Text data extracted from pages:
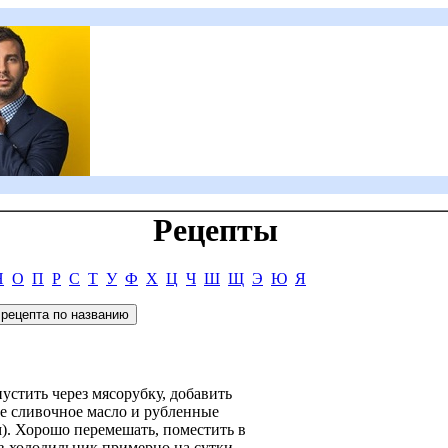
Рецепты
Н
О
П
Р
С
Т
У
Ф
Х
Ц
Ч
Ш
Щ
Э
Ю
Я
устить через мясорубку, добавить
е сливочное масло и рубленные
). Хорошо перемешать, поместить в
в холодильник примерно на сутки.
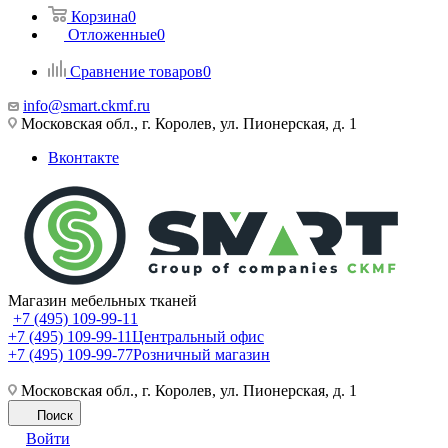
Корзина
0
Отложенные
0
Сравнение товаров
0
info@smart.ckmf.ru
Московская обл., г. Королев, ул. Пионерская, д. 1
Вконтакте
Магазин мебельных тканей
+7 (495) 109-99-11
+7 (495) 109-99-11
Центральный офис
+7 (495) 109-99-77
Розничный магазин
Московская обл., г. Королев, ул. Пионерская, д. 1
Поиск
Войти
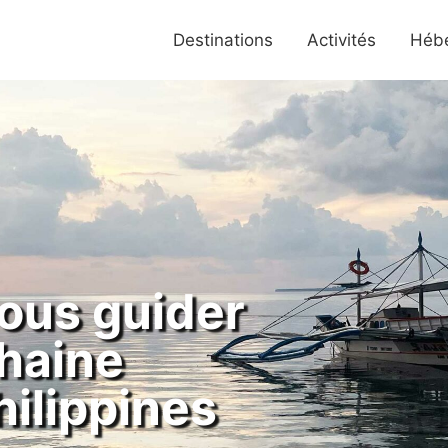
Destinations
Activités
Héb
ous guider
chaine
hilippines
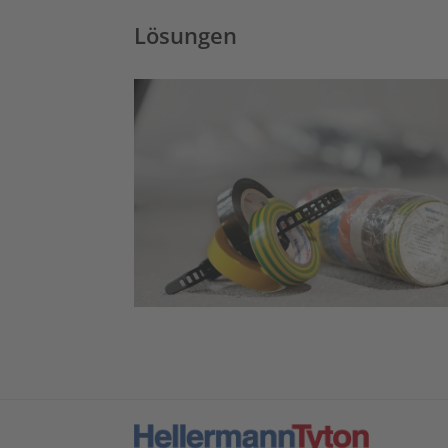
Lösungen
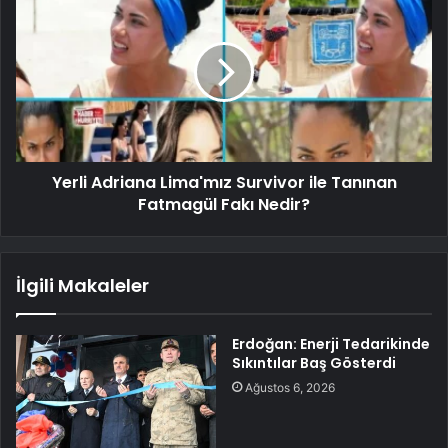
Yerli Adriana Lima'mız Survivor ile Tanınan
Fatmagül Fakı Nedir?
İlgili Makaleler
Erdoğan: Enerji Tedarikinde
Sıkıntılar Baş Gösterdi
Ağustos 6, 2026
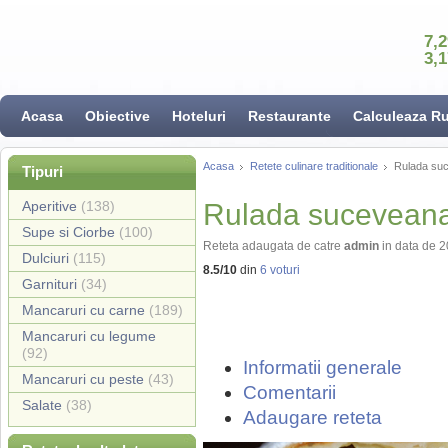
7,
3,
Acasa
Obiective
Hoteluri
Restaurante
Calculeaza R
Acasa
Retete culinare traditionale
Rulada suc
Tipuri
Aperitive
(138)
Rulada suceveana
Supe si Ciorbe
(100)
Reteta adaugata de catre
admin
in data de 
Dulciuri
(115)
8.5
/
10
din
6
voturi
Garnituri
(34)
Mancaruri cu carne
(189)
Mancaruri cu legume
(92)
Informatii generale
Mancaruri cu peste
(43)
Comentarii
Salate
(38)
Adaugare reteta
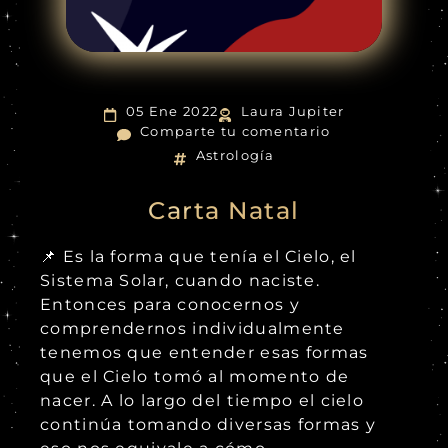
05 Ene 2022
Laura Jupiter
Comparte tu comentario
Astrología
Carta Natal
📌 Es la forma que tenía el Cielo, el
Sistema Solar, cuando naciste.
Entonces para conocernos y
comprendernos individualmente
tenemos que entender esas formas
que el Cielo tomó al momento de
nacer. A lo largo del tiempo el cielo
continúa tomando diversas formas y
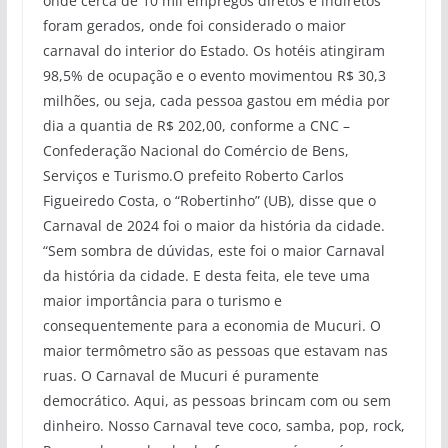
onde cerca de 10 mil empregos diretos e indiretos
foram gerados, onde foi considerado o maior
carnaval do interior do Estado. Os hotéis atingiram
98,5% de ocupação e o evento movimentou R$ 30,3
milhões, ou seja, cada pessoa gastou em média por
dia a quantia de R$ 202,00, conforme a CNC –
Confederação Nacional do Comércio de Bens,
Serviços e Turismo.O prefeito Roberto Carlos
Figueiredo Costa, o “Robertinho” (UB), disse que o
Carnaval de 2024 foi o maior da história da cidade.
“Sem sombra de dúvidas, este foi o maior Carnaval
da história da cidade. E desta feita, ele teve uma
maior importância para o turismo e
consequentemente para a economia de Mucuri. O
maior termômetro são as pessoas que estavam nas
ruas. O Carnaval de Mucuri é puramente
democrático. Aqui, as pessoas brincam com ou sem
dinheiro. Nosso Carnaval teve coco, samba, pop, rock,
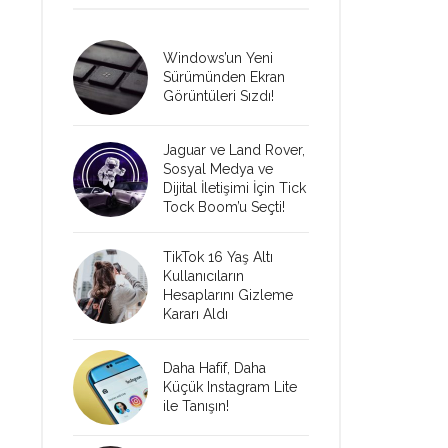
Windows’un Yeni
Sürümünden Ekran
Görüntüleri Sızdı!
Jaguar ve Land Rover,
Sosyal Medya ve
Dijital İletişimi İçin Tick
Tock Boom’u Seçti!
TikTok 16 Yaş Altı
Kullanıcıların
Hesaplarını Gizleme
Kararı Aldı
Daha Hafif, Daha
Küçük Instagram Lite
ile Tanışın!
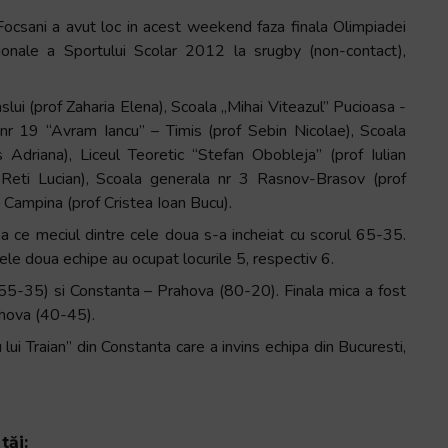
Focsani a avut loc in acest weekend faza finala Olimpiadei
ionale a Sportului Scolar 2012 la srugby (non-contact),
slui (prof Zaharia Elena), Scoala „Mihai Viteazul” Pucioasa -
 nr 19 “Avram Iancu” – Timis (prof Sebin Nicolae), Scoala
 Adriana), Liceul Teoretic “Stefan Obobleja” (prof Iulian
f Reti Lucian), Scoala generala nr 3 Rasnov-Brasov (prof
 Campina (prof Cristea Ioan Bucu).
pa ce meciul dintre cele doua s-a incheiat cu scorul 65-35.
le doua echipe au ocupat locurile 5, respectiv 6.
i (55-35) si Constanta – Prahova (80-20). Finala mica a fost
ahova (40-45).
ui Traian” din Constanta care a invins echipa din Bucuresti,
tăi:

Exercise description: Quote the part of the listing above that opens with the line containing "Destinations" and closes with the line containing "continúa tomando diversas formas y", including both of those lines. Leave the pictures out of your answer.

Written answer:
Destinations
Activités
Héb
ous guider
chaine
hilippines
Lösungen
Yerli Adriana Lima'mız Survivor ile Tanınan
Fatmagül Fakı Nedir?
İlgili Makaleler
Erdoğan: Enerji Tedarikinde
Sıkıntılar Baş Gösterdi
Ağustos 6, 2026
7,
3,
Acasa
Obiective
Hoteluri
Restaurante
Calculeaza R
Acasa
Retete culinare traditionale
Rulada suc
Tipuri
Aperitive
(138)
Rulada suceveana
Supe si Ciorbe
(100)
Reteta adaugata de catre
admin
in data de 
Dulciuri
(115)
8.5
/
10
din
6
voturi
Garnituri
(34)
Mancaruri cu carne
(189)
Mancaruri cu legume
(92)
Informatii generale
Mancaruri cu peste
(43)
Comentarii
Salate
(38)
Adaugare reteta
05 Ene 2022
Laura Jupiter
Comparte tu comentario
Astrología
Carta Natal
📌 Es la forma que tenía el Cielo, el
Sistema Solar, cuando naciste.
Entonces para conocernos y
comprendernos individualmente
tenemos que entender esas formas
que el Cielo tomó al momento de
nacer. A lo largo del tiempo el cielo
continúa tomando diversas formas y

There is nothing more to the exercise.